The fourth Section of each chapter in Part II addresses the applicable standard in the case of fraud or a failure to disclose information in the transaction phase. The scope of this standard, and the extent to which parties may derogate from it in contract, are key factors in determining the volume of fraud-related M&A disputes. This is without doubt a key factor that parties should consider in choosing the applicable substantive law for their agreement.
The next Section addresses burden of proof issues. In some jurisdictions there is a shifting of the burden of proof in cases where one party has better access to information or has been accused of wrongdoing. This burden-shifting may, in turn, be characterised as procedural or substantive. Burden-shifting can give the party lacking evidence (usually the buyer) a significant advantage and can thus be relevant to the choice of law. Tribunals may be faced with thorny issues involving the confluence of burden-shifting mechanisms arising under substantive law and procedural mechanisms available in arbitration that exceed those that would normally accompany the burden-shifting mechanism in state courts of that jurisdiction.
Sixth, some laws contain rules on imputation, attribution or pooling knowledge of sellers with management or target representatives. As M&A contracts typically limit representations and warranties to the knowledge of a defined group of persons at the seller, it is possible that relevant information at the target is not disclosed and may form the basis for claims. Whether or not the applicable substantive law contains such doctrines can materially impact a buyer’s chances of succeeding on some claims.
In the seventh Section, each chapter describes the remedies available under the substantive law of that jurisdiction. While all jurisdictions allow for money damages, some jurisdictions prioritise specific performance or may even provide for rescission or unwinding of the transaction in certain circumstances. Both buyers and sellers are well advised to understand the scope of potential remedies under the chosen substantive law.
In the eighth Section, authors discuss how damages are to be calculated. As discussed in Chapter 6, the choice of method can have a large impact on the measure of damages. Parties and arbitrators should be aware of this legal backdrop in preparing and assessing expert evidence.
Ninth, authors consider whether there are special substantive issues in the jurisdiction that bear consideration.
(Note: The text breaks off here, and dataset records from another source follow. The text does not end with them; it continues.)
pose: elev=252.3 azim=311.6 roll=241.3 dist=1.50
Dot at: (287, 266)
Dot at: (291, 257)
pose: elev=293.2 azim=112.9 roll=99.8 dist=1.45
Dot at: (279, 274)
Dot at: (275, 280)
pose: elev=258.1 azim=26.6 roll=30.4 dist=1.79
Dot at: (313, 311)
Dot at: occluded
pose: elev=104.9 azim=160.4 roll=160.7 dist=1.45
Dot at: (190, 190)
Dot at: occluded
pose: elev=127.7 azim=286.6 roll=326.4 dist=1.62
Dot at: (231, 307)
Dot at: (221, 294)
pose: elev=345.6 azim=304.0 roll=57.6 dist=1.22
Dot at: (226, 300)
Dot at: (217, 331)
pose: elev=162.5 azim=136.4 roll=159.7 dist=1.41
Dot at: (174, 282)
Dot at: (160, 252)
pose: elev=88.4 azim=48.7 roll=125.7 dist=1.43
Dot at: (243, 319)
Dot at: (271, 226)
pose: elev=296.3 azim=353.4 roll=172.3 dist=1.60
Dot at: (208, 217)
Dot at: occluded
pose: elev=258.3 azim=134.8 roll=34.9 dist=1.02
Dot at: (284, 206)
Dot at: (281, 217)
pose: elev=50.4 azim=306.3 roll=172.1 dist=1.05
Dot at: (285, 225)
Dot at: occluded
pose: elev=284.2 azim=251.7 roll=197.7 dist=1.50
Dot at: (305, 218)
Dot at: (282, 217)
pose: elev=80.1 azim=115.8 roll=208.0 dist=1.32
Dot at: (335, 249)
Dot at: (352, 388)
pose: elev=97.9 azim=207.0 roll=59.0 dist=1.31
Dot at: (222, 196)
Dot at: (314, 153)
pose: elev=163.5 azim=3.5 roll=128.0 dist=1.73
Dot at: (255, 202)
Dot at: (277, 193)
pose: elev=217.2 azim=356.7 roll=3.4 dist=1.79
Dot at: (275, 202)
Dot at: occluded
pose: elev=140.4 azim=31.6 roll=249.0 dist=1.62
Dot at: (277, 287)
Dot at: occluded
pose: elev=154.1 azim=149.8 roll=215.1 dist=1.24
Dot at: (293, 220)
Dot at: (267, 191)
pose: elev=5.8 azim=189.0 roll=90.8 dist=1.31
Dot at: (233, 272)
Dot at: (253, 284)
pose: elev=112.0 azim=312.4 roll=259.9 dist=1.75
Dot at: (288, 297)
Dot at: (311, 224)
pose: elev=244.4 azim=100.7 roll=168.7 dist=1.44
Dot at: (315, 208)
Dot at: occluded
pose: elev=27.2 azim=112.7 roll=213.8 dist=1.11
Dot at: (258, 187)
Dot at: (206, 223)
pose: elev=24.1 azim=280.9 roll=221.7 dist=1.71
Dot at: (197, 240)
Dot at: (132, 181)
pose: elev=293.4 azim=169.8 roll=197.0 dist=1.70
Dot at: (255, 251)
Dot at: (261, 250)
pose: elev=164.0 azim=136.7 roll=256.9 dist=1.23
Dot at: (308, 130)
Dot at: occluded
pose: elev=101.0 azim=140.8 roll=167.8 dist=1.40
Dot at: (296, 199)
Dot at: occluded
Some jurisdictions may subject M&A transactions to substantive rules governing sale of goods, whereas others may subject them to laws governing general terms and conditions, consumer protection laws or laws concerning unfair contract terms. Some jurisdictions may enforce ‘best efforts’ requirements, while others will not.
Finally, each chapter considers any special procedural issues that may arise in M&A disputes. These include special rules regarding the form of arbitration agreements, rules regarding joinder and consolidation, expert determinations, court support of arbitration, and special issues involving set-aside or recognition and enforcement.
My thanks go to the talented and experienced team of lawyers and experts who have come together to deliver a truly pragmatic guide for M&A and disputes practitioners. This book breaks new ground by considering the procedural, substantive and strategic aspects of M&A disputes. We are all grateful to Global Arbitration Review for including this book in the series of GAR Guides and for the team’s highly professional guidance and support.
 Amy C Kläsener is a partner at Dentons.